By Emma O'Brien
Oct. 31 (Bloomberg) -- Russia's ruble weakened against the dollar and headed for its biggest monthly decline in more than nine years as the global credit crunch reduced demand for emerging-market assets.
Investors took $72 billion out of Russia in October, according to BNP Paribas SA, sending the Micex Index 31 percent lower and pushing the yield on the 30-year government bond to a seven-year high. A decline in crude oil spurred banks such as Citigroup Inc. to predict the ruble will be devalued. Three- month dollar-to-ruble derivatives rose to the highest in 5 1/2 years as traders sought protection from currency volatility.
``Investors were in a total panic in October, and emerging- market currencies worldwide suffered,'' said Evgeniy Nadorshin, a senior economist at Trust Investment Bank in Moscow. ``People saw it as a global economic crisis, the end of the world, and they were trying to sell everything for dollars because it's seen as a safer haven.''
Russia's currency, which the central bank manages against a basket of dollars and euros, weakened 1 percent to 27.0840 per dollar at 2:58 p.m. in Moscow, from 26.8281, bringing its decline this month to 5.6 percent, the most since March 1999. It rose 0.4 percent to 34.5372 per euro, from 34.6572 yesterday, and is 4.7 percent stronger this month.
Bank Rossii, the central bank, buys and sells foreign- currency reserves to keep the ruble within a trading band against the basket. The mechanism comprises about 55 percent dollars and 45 percent euros and is used to protect the competitiveness of Russian exports from currency swings. The ruble was little changed against the basket at 30.3928 today, from 30.3512 yesterday and 30.3675 at the end of September.
Record Sales
The dollar strengthened against all but two of the 26 developing-nation currencies tracked by Bloomberg this month as the International Monetary Fund approved a lending program that almost doubles borrowing limits for emerging markets and waives demands for economic austerity measures.
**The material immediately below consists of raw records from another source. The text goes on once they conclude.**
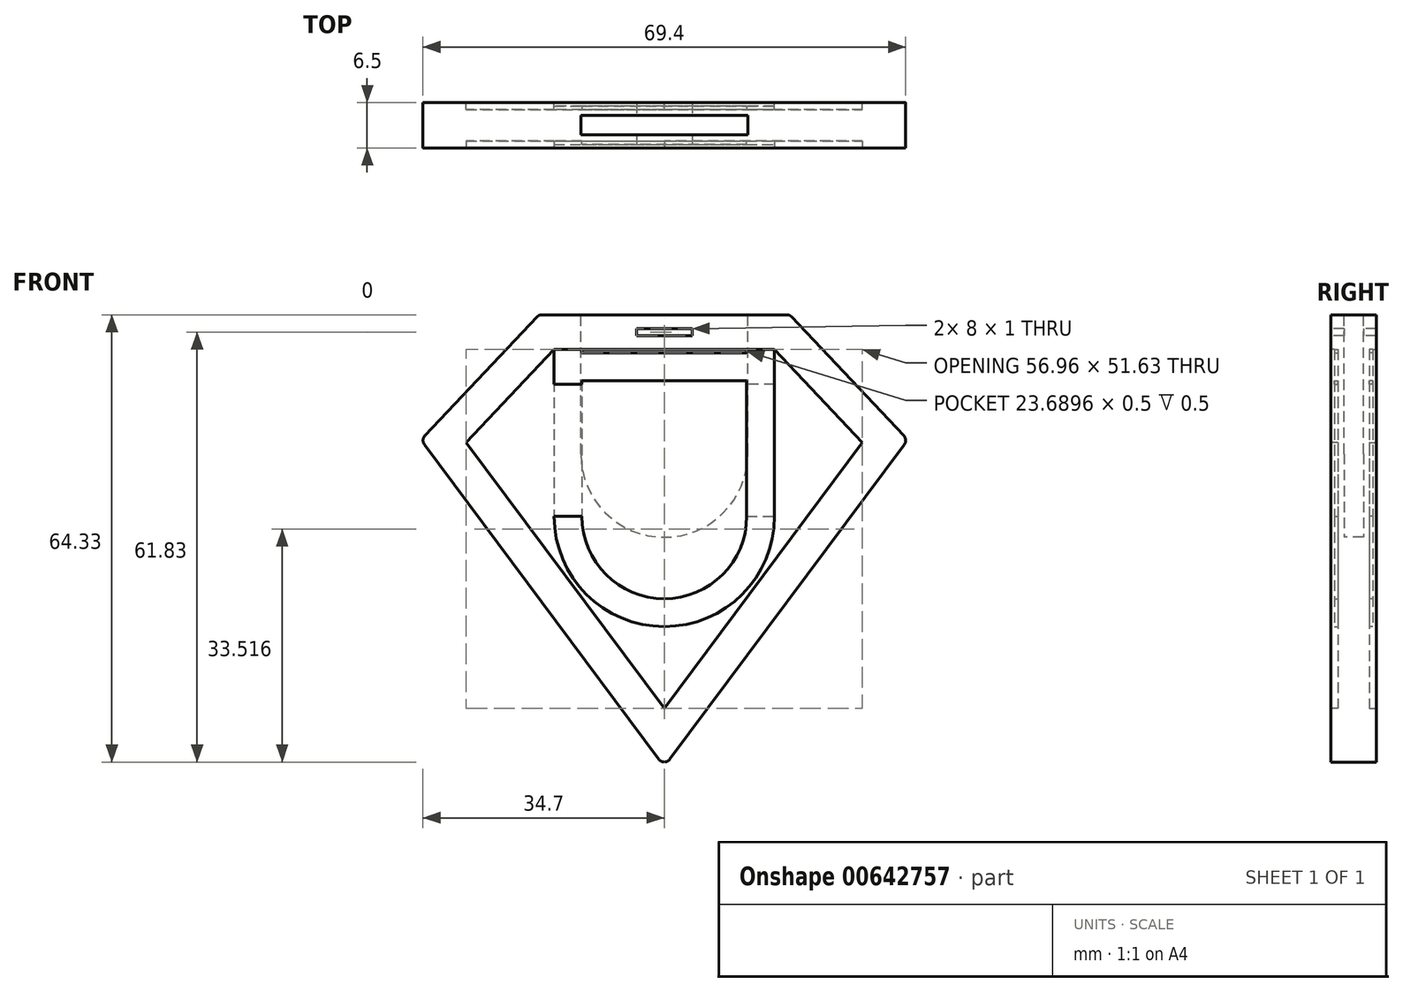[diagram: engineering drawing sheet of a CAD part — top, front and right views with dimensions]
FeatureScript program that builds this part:
annotation { "Feature Type Name" : "Feature", "Feature Type Description" : "" }
export const myFeature = defineFeature(function(context is Context, id is Id, definition is map)
    precondition{}
    {
        {
            var Q0;
            Q0=qCreatedBy(makeId("Front.planeOp"),FACE);
            var sketch = newSketch(context, id + "F0", { "sketchPlane" : qUnion([Q0])});
            skLineSegment(sketch, "E0", {"start": v(0, 18) * mm, "end": v(18, 18) * mm});
            skLineSegment(sketch, "E1", {"start": v(18, 18) * mm, "end": v(35, 0) * mm});
            skLineSegment(sketch, "E2", {"start": v(35, 0) * mm, "end": v(0, -47) * mm});
            skLineSegment(sketch, "E3", {"start": v(0, 18) * mm, "end": v(0, -47) * mm, "construction": true});
            skLineSegment(sketch, "E4.MirrorCS", {"start": v(-35, 0) * mm, "end": v(0, -47) * mm});
            skLineSegment(sketch, "E5.MirrorCS", {"start": v(-18, 18) * mm, "end": v(-35, 0) * mm});
            skLineSegment(sketch, "E6.MirrorCS", {"start": v(0, 18) * mm, "end": v(-18, 18) * mm});
            skSolve(sketch);
        }
        {
            var Q0;
            Q0=qSketchRegion(id+"F0",true);
            extrude(context, id + "F1", {"entities" : qUnion([Q0]), "endBound" : BoundingType.SYMMETRIC, "depth" : 6.5 * mm, "offsetDistance" : 25 * mm});
        }
        {
            var Q0;
            Q0=makeQuery(id+"F1.opExtrude","CAP_FACE",FACE,{"disambiguationData":[OSD([sQuery(id+"F0.wireOp",EDGE,"E0"),sQuery(id+"F0.wireOp",EDGE,"E1"),sQuery(id+"F0.wireOp",EDGE,"E2"),sQuery(id+"F0.wireOp",EDGE,"E4.MirrorCS"),sQuery(id+"F0.wireOp",EDGE,"E5.MirrorCS"),sQuery(id+"F0.wireOp",EDGE,"E6.MirrorCS")])],"isStart":false});
            var sketch = newSketch(context, id + "F2", { "sketchPlane" : qUnion([Q0])});
            skLineSegment(sketch, "E7.0", {"start": v(-15.84, 13) * mm, "end": v(15.84, 13) * mm});
            skLineSegment(sketch, "E8.0", {"start": v(-15.84, 13) * mm, "end": v(-28.48, -0.38) * mm});
            skLineSegment(sketch, "E9.0", {"start": v(-28.48, -0.38) * mm, "end": v(0, -38.63) * mm});
            skLineSegment(sketch, "E10.0", {"start": v(28.48, -0.38) * mm, "end": v(0, -38.63) * mm});
            skLineSegment(sketch, "E11.0", {"start": v(15.84, 13) * mm, "end": v(28.48, -0.38) * mm});
            skSolve(sketch);
        }
        {
            var Q0;
            Q0=qSketchRegion(id+"F2",true);
            extrude(context, id + "F3", {"entities" : qUnion([Q0]), "operationType" : NewBodyOperationType.REMOVE, "oppositeDirection" : true, "depth" : 1 * mm, "offsetDistance" : 25 * mm});
        }
        {
            var Q0;
            Q0=makeQuery(id+"F1.opExtrude","CAP_FACE",FACE,{"disambiguationData":[OSD([sQuery(id+"F0.wireOp",EDGE,"E0"),sQuery(id+"F0.wireOp",EDGE,"E1"),sQuery(id+"F0.wireOp",EDGE,"E2"),sQuery(id+"F0.wireOp",EDGE,"E4.MirrorCS"),sQuery(id+"F0.wireOp",EDGE,"E5.MirrorCS"),sQuery(id+"F0.wireOp",EDGE,"E6.MirrorCS")])],"isStart":true});
            var sketch = newSketch(context, id + "F4", { "sketchPlane" : qUnion([Q0])});
            skLineSegment(sketch, "E12.0", {"start": v(15.84, 13) * mm, "end": v(-15.84, 13) * mm});
            skLineSegment(sketch, "E13.0", {"start": v(15.84, 13) * mm, "end": v(28.48, -0.38) * mm});
            skLineSegment(sketch, "E14.0", {"start": v(28.48, -0.38) * mm, "end": v(0, -38.63) * mm});
            skLineSegment(sketch, "E15.0", {"start": v(-28.48, -0.38) * mm, "end": v(0, -38.63) * mm});
            skLineSegment(sketch, "E15.1", {"start": v(-15.84, 13) * mm, "end": v(-28.48, -0.38) * mm});
            skSolve(sketch);
        }
        {
            var Q0;
            Q0=qSketchRegion(id+"F4",true);
            extrude(context, id + "F5", {"entities" : qUnion([Q0]), "operationType" : NewBodyOperationType.REMOVE, "oppositeDirection" : true, "depth" : 1 * mm, "offsetDistance" : 25 * mm});
        }
        {
            var Q0;
            Q0=makeQuery(id+"F3.boolean.opBoolean","COPY",FACE,{"derivedFrom":makeQuery(id+"F3.opExtrude","CAP_FACE",FACE,{"disambiguationData":[OSD([sQuery(id+"F2.wireOp",EDGE,"E7.0"),sQuery(id+"F2.wireOp",EDGE,"E8.0"),sQuery(id+"F2.wireOp",EDGE,"E9.0"),sQuery(id+"F2.wireOp",EDGE,"E10.0"),sQuery(id+"F2.wireOp",EDGE,"E11.0")])],"isStart":false})});
            var sketch = newSketch(context, id + "F6", { "sketchPlane" : qUnion([Q0])});
            skLineSegment(sketch, "E16", {"start": v(11.84, 13) * mm, "end": v(11.84, 12.5) * mm});
            skLineSegment(sketch, "E17", {"start": v(11.84, 12.5) * mm, "end": v(-11.84, 12.5) * mm});
            skLineSegment(sketch, "E18", {"start": v(-11.84, 13) * mm, "end": v(-15.84, 13) * mm});
            skLineSegment(sketch, "E19", {"start": v(0, 18) * mm, "end": v(0, -47.01) * mm, "construction": true});
            skLineSegment(sketch, "E20.MirrorCS", {"start": v(-11.84, 8) * mm, "end": v(-11.84, 8.5) * mm});
            skLineSegment(sketch, "E21.MirrorCS", {"start": v(-11.84, 13) * mm, "end": v(-11.84, 12.5) * mm});
            skLineSegment(sketch, "E22.MirrorCS", {"start": v(-15.84, 8) * mm, "end": v(-11.84, 8) * mm});
            skLineSegment(sketch, "E23.MirrorCS", {"start": v(11.84, 13) * mm, "end": v(15.84, 13) * mm});
            skLineSegment(sketch, "E24.MirrorCS", {"start": v(-11.84, -11) * mm, "end": v(-15.84, -11) * mm});
            skLineSegment(sketch, "E25.MirrorCS", {"start": v(-15.84, 13) * mm, "end": v(-15.84, 8) * mm});
            skLineSegment(sketch, "E26.MirrorCS", {"start": v(11.84, 8.5) * mm, "end": v(11.84, -11) * mm});
            skLineSegment(sketch, "E27.MirrorCS", {"start": v(15.84, 13) * mm, "end": v(15.84, -11) * mm});
            skArc(sketch, "E28.MirrorCS", {"start": v(11.84, -11) * mm, "mid": v(0, -22.84) * mm, "end": v(-11.84, -11) * mm});
            skLineSegment(sketch, "E29.MirrorCS", {"start": v(-11.84, 8.5) * mm, "end": v(11.84, 8.5) * mm});
            skLineSegment(sketch, "E30.MirrorCS", {"start": v(-11.84, 12.5) * mm, "end": v(11.84, 12.5) * mm});
            skArc(sketch, "E31.MirrorCS", {"start": v(15.84, -11) * mm, "mid": v(0, -26.84) * mm, "end": v(-15.84, -11) * mm});
            skSolve(sketch);
        }
        {
            var Q0;
            Q0=qSketchRegion(id+"F6",true);
            extrude(context, id + "F7", {"entities" : qUnion([Q0]), "operationType" : NewBodyOperationType.ADD, "depth" : 0.5 * mm, "offsetDistance" : 25 * mm});
        }
        {
            var Q0;
            Q0=makeQuery(id+"F5.boolean.opBoolean","COPY",FACE,{"derivedFrom":makeQuery(id+"F5.opExtrude","CAP_FACE",FACE,{"disambiguationData":[OSD([sQuery(id+"F4.wireOp",EDGE,"E12.0"),sQuery(id+"F4.wireOp",EDGE,"E13.0"),sQuery(id+"F4.wireOp",EDGE,"E14.0"),sQuery(id+"F4.wireOp",EDGE,"E15.0"),sQuery(id+"F4.wireOp",EDGE,"E15.1")])],"isStart":false})});
            var sketch = newSketch(context, id + "F8", { "sketchPlane" : qUnion([Q0])});
            skLineSegment(sketch, "E32", {"start": v(11.84, 13) * mm, "end": v(11.84, 12.5) * mm});
            skLineSegment(sketch, "E33", {"start": v(11.84, 12.5) * mm, "end": v(-11.84, 12.5) * mm});
            skLineSegment(sketch, "E34", {"start": v(-11.84, 13) * mm, "end": v(-15.84, 13) * mm});
            skLineSegment(sketch, "E35", {"start": v(0, 18) * mm, "end": v(0, -47.01) * mm, "construction": true});
            skLineSegment(sketch, "E36.MirrorCS", {"start": v(-11.84, 8) * mm, "end": v(-11.84, 8.5) * mm});
            skLineSegment(sketch, "E37.MirrorCS", {"start": v(-11.84, 13) * mm, "end": v(-11.84, 12.5) * mm});
            skLineSegment(sketch, "E38.MirrorCS", {"start": v(-15.84, 8) * mm, "end": v(-11.84, 8) * mm});
            skLineSegment(sketch, "E39.MirrorCS", {"start": v(11.84, 13) * mm, "end": v(15.84, 13) * mm});
            skLineSegment(sketch, "E40.MirrorCS", {"start": v(-11.84, -11) * mm, "end": v(-15.84, -11) * mm});
            skLineSegment(sketch, "E41.MirrorCS", {"start": v(-15.84, 13) * mm, "end": v(-15.84, 8) * mm});
            skLineSegment(sketch, "E42.MirrorCS", {"start": v(11.84, 8.5) * mm, "end": v(11.84, -11) * mm});
            skLineSegment(sketch, "E43.MirrorCS", {"start": v(15.84, 13) * mm, "end": v(15.84, -11) * mm});
            skArc(sketch, "E44.MirrorCS", {"start": v(11.84, -11) * mm, "mid": v(0, -22.84) * mm, "end": v(-11.84, -11) * mm});
            skLineSegment(sketch, "E45.MirrorCS", {"start": v(-11.84, 8.5) * mm, "end": v(11.84, 8.5) * mm});
            skLineSegment(sketch, "E46.MirrorCS", {"start": v(-11.84, 12.5) * mm, "end": v(11.84, 12.5) * mm});
            skArc(sketch, "E47.MirrorCS", {"start": v(15.84, -11) * mm, "mid": v(0, -26.84) * mm, "end": v(-15.84, -11) * mm});
            skSolve(sketch);
        }
        {
            var Q0;
            Q0=qSketchRegion(id+"F8",true);
            extrude(context, id + "F9", {"entities" : qUnion([Q0]), "operationType" : NewBodyOperationType.ADD, "depth" : 0.5 * mm, "offsetDistance" : 25 * mm});
        }
        {
            var Q0;
            Q0=makeQuery(id+"F1.opExtrude","SWEPT_FACE",FACE,{"disambiguationData":[OSD([sQuery(id+"F0.wireOp",EDGE,"E0"),sQuery(id+"F0.wireOp",EDGE,"E6.MirrorCS")])]});
            var sketch = newSketch(context, id + "F10", { "sketchPlane" : qUnion([Q0])});
            skLineSegment(sketch, "E48.bottom", {"start": v(-12, 1.4) * mm, "end": v(12, 1.4) * mm});
            skLineSegment(sketch, "E48.top", {"start": v(-12, -1.4) * mm, "end": v(12, -1.4) * mm});
            skLineSegment(sketch, "E48.left", {"start": v(-12, 1.4) * mm, "end": v(-12, -1.4) * mm});
            skLineSegment(sketch, "E48.right", {"start": v(12, 1.4) * mm, "end": v(12, -1.4) * mm});
            skSolve(sketch);
        }
        {
            var Q0;
            Q0=qSketchRegion(id+"F10",true);
            extrude(context, id + "F11", {"entities" : qUnion([Q0]), "operationType" : NewBodyOperationType.REMOVE, "oppositeDirection" : true, "depth" : 20 * mm, "offsetDistance" : 25 * mm});
        }
        {
            var Q0;
            Q0=qCreatedBy(makeId("Front.planeOp"),FACE);
            var sketch = newSketch(context, id + "F12", { "sketchPlane" : qUnion([Q0])});
            skLineSegment(sketch, "E49.0", {"start": v(-12, -2) * mm, "end": v(12, -2) * mm});
            skArc(sketch, "E50", {"start": v(-12, -2) * mm, "mid": v(0, -14) * mm, "end": v(12, -2) * mm});
            skSolve(sketch);
        }
        {
            var Q0;
            Q0=qSketchRegion(id+"F12",true);
            extrude(context, id + "F13", {"entities" : qUnion([Q0]), "operationType" : NewBodyOperationType.REMOVE, "endBound" : BoundingType.SYMMETRIC, "oppositeDirection" : true, "depth" : 2.8 * mm, "offsetDistance" : 25 * mm});
        }
        {
            var Q0;
            Q0=makeQuery(id+"F1.opExtrude","CAP_FACE",FACE,{"disambiguationData":[OSD([sQuery(id+"F0.wireOp",EDGE,"E0"),sQuery(id+"F0.wireOp",EDGE,"E1"),sQuery(id+"F0.wireOp",EDGE,"E2"),sQuery(id+"F0.wireOp",EDGE,"E4.MirrorCS"),sQuery(id+"F0.wireOp",EDGE,"E5.MirrorCS"),sQuery(id+"F0.wireOp",EDGE,"E6.MirrorCS")])],"isStart":false});
            var sketch = newSketch(context, id + "F14", { "sketchPlane" : qUnion([Q0])});
            skLineSegment(sketch, "E51.bottom", {"start": v(-4, 16) * mm, "end": v(4, 16) * mm});
            skLineSegment(sketch, "E51.top", {"start": v(-4, 15) * mm, "end": v(4, 15) * mm});
            skLineSegment(sketch, "E51.left", {"start": v(-4, 16) * mm, "end": v(-4, 15) * mm});
            skLineSegment(sketch, "E51.right", {"start": v(4, 16) * mm, "end": v(4, 15) * mm});
            skSolve(sketch);
        }
        {
            var Q0;
            Q0=qSketchRegion(id+"F14",true);
            extrude(context, id + "F15", {"entities" : qUnion([Q0]), "operationType" : NewBodyOperationType.REMOVE, "oppositeDirection" : true, "depth" : 25 * mm, "offsetDistance" : 25 * mm});
        }
        {
            var Q0;
            Q0=makeQuery(id+"F1.opExtrude","SWEPT_EDGE",EDGE,{"disambiguationData":[OSD([sQuery(id+"F0.wireOp",EDGE,"E2"),sQuery(id+"F0.wireOp",EDGE,"E4.MirrorCS")])]});
            var Q1;
            Q1=makeQuery(id+"F1.opExtrude","SWEPT_EDGE",EDGE,{"disambiguationData":[OSD([sQuery(id+"F0.wireOp",EDGE,"E1"),sQuery(id+"F0.wireOp",EDGE,"E2")])]});
            var Q2;
            Q2=makeQuery(id+"F1.opExtrude","SWEPT_EDGE",EDGE,{"disambiguationData":[OSD([sQuery(id+"F0.wireOp",EDGE,"E4.MirrorCS"),sQuery(id+"F0.wireOp",EDGE,"E5.MirrorCS")])]});
            var Q3;
            Q3=makeQuery(id+"F1.opExtrude","SWEPT_EDGE",EDGE,{"disambiguationData":[OSD([sQuery(id+"F0.wireOp",EDGE,"E5.MirrorCS"),sQuery(id+"F0.wireOp",EDGE,"E6.MirrorCS")])]});
            var Q4;
            Q4=makeQuery(id+"F1.opExtrude","SWEPT_EDGE",EDGE,{"disambiguationData":[OSD([sQuery(id+"F0.wireOp",EDGE,"E0"),sQuery(id+"F0.wireOp",EDGE,"E1")])]});
            fillet(context, id + "F16", {"entities" : qUnion([Q0, Q1, Q2, Q3, Q4]), "radius" : 1 * mm, "tangentPropagation" : true, "allowEdgeOverflow" : false});
        }
    });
Russia's government has pledged more than $200 billion to replenish liquidity and bolster companies as the nation experiences its worst financial crisis since it defaulted on $40 billion of sovereign debt in 1998. The Micex slipped 2.5 percent today, while the dollar-denominated RTS Index fell 0.2 percent, extending its October decline to 38 percent, the biggest monthly drop since August 1998.
Bank Rossii sold $40 billion throughout October to prevent the ruble from weakening beyond 30.40 to the basket, a monthly record, said Nadorshin, who predicts the ruble will be steady against the basket for the rest of the year. The 30.40 level is regarded by most analysts, including those at BNP and Citigroup, as the weaker end of the basket band. The central bank doesn't comment on its actions in the currency market.
Spooking Speculators
Goldman Sachs Group Inc., Danske Bank A/S and JPMorgan Chase & Co. joined Citigroup in forecasting the ruble may fall by as much as 5 percent versus the basket next year, as dropping oil prices erase Russia's $91.2 billion current-account surplus. Arkady Dvorkovich, an economic aide to President Dmitry Medvedev, said on Oct. 29 that devaluation ``won't happen,'' echoing Finance Minister Alexei Kudrin's comments last week.
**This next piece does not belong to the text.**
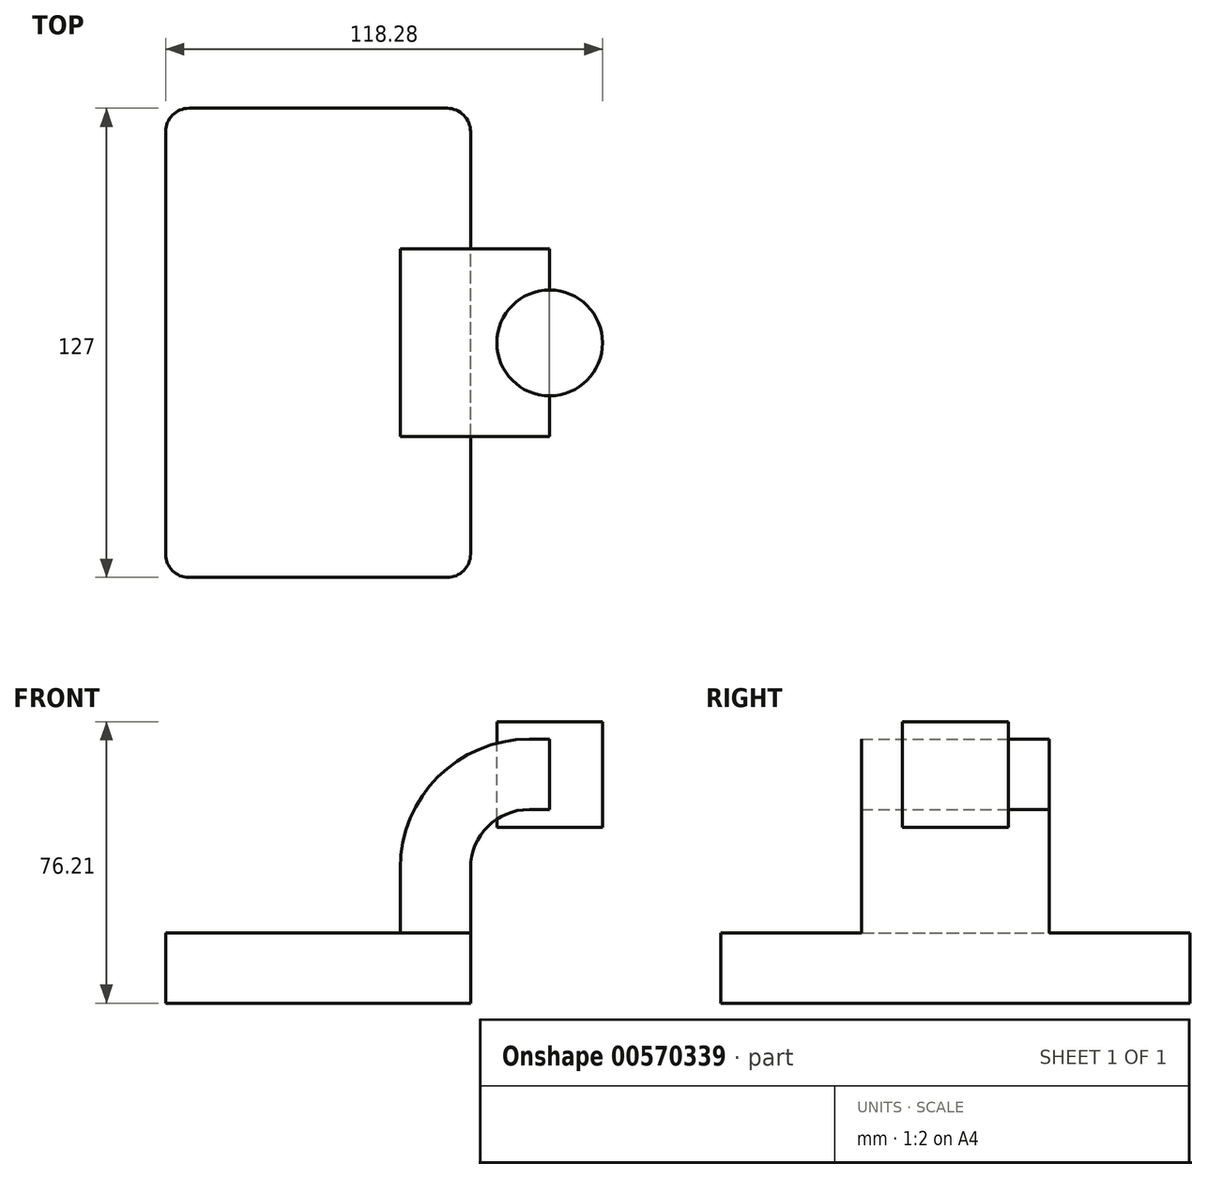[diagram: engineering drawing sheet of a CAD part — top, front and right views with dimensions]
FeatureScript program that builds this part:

The central bank declined for a second day to offer currency swaps, in which traders are permitted to bet on the exchange rate without having to sell rubles upfront. Bank Rossii warned banks yesterday against increasing the amount of foreign exchange they hold above the average level held from Aug. 1 to Oct. 25, according to a statement on its Web site.
Bonds Advance
Net capital outflow from Russia was $26 billion last month because of ``the growth of the banking sector's net foreign assets,'' central-bank chief Sergey Ignatiev told lawmakers. The real rate, which measures the ruble against the currencies of its 18 major trading partners adjusted for inflation, may rise as much as 4.5 percent this year, Ignatiev said. The bank will allow a ``more flexible'' ruble, he added.
Three-month non-deliverable forward contracts, used by traders to speculate on the currency, had the ruble at 29.83 per dollar today, near the weakest since April, 2003. NDFs are contracts used to fix a currency at a particular level at a future date. They are employed by companies seeking to protect against foreign-exchange fluctuations.
The benchmark 7.5 percent dollar-denominated security maturing in 2030 yielded 10.15 percent, up 2 basis point, or 0.02 percentage point, from yesterday, and up 293 points in October. The yield on the 8.25 percent note due in 2010 gained 7 basis points today and 68 points in the month to 6.44 percent. Bond yields move inversely to prices.